(Spatial grounding data):
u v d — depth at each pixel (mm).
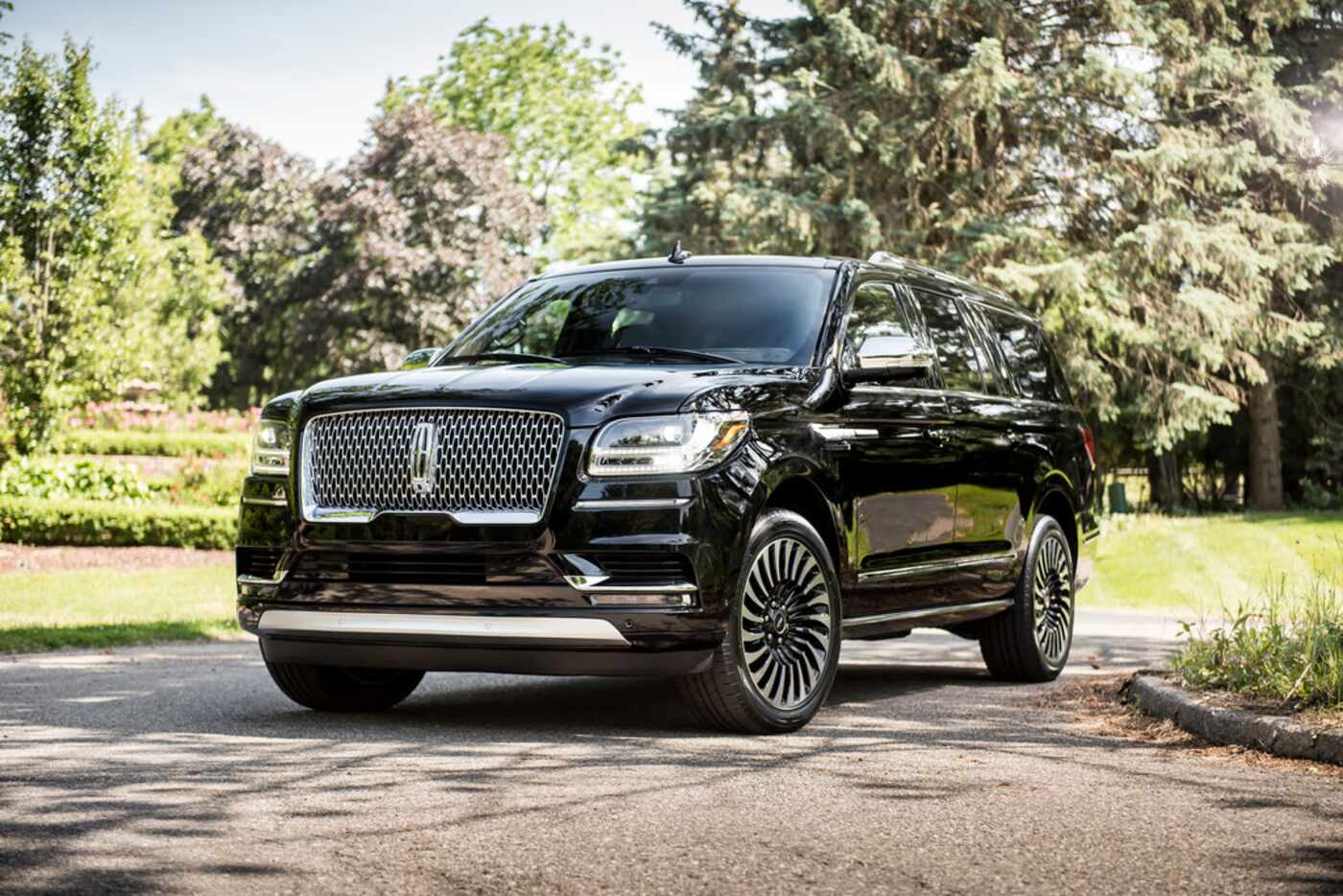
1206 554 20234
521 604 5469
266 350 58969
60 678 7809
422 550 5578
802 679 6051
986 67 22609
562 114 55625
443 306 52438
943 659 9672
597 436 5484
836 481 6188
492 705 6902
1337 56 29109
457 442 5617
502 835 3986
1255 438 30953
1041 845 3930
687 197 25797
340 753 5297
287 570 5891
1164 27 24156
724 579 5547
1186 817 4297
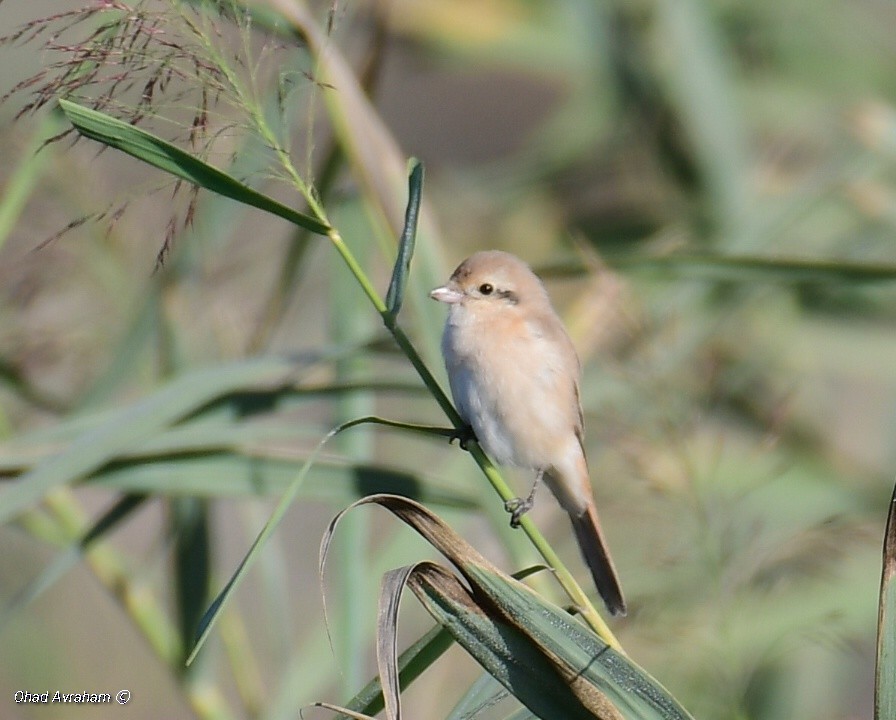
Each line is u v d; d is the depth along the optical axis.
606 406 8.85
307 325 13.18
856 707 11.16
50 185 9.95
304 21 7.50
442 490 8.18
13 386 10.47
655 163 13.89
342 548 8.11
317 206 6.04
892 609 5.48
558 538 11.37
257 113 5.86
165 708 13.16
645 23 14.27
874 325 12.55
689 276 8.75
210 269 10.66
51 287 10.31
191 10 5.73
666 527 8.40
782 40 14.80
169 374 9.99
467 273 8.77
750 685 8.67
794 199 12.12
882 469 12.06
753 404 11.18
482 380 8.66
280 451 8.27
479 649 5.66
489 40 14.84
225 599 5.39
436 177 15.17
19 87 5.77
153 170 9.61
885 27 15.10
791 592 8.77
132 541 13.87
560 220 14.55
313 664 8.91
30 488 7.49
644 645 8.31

(ACTIVITY):
Among the records, find all lines that include the string "depth" and return them.

(TASK RESULT):
u v d — depth at each pixel (mm).
Each line is u v d; d is the depth along the optical axis.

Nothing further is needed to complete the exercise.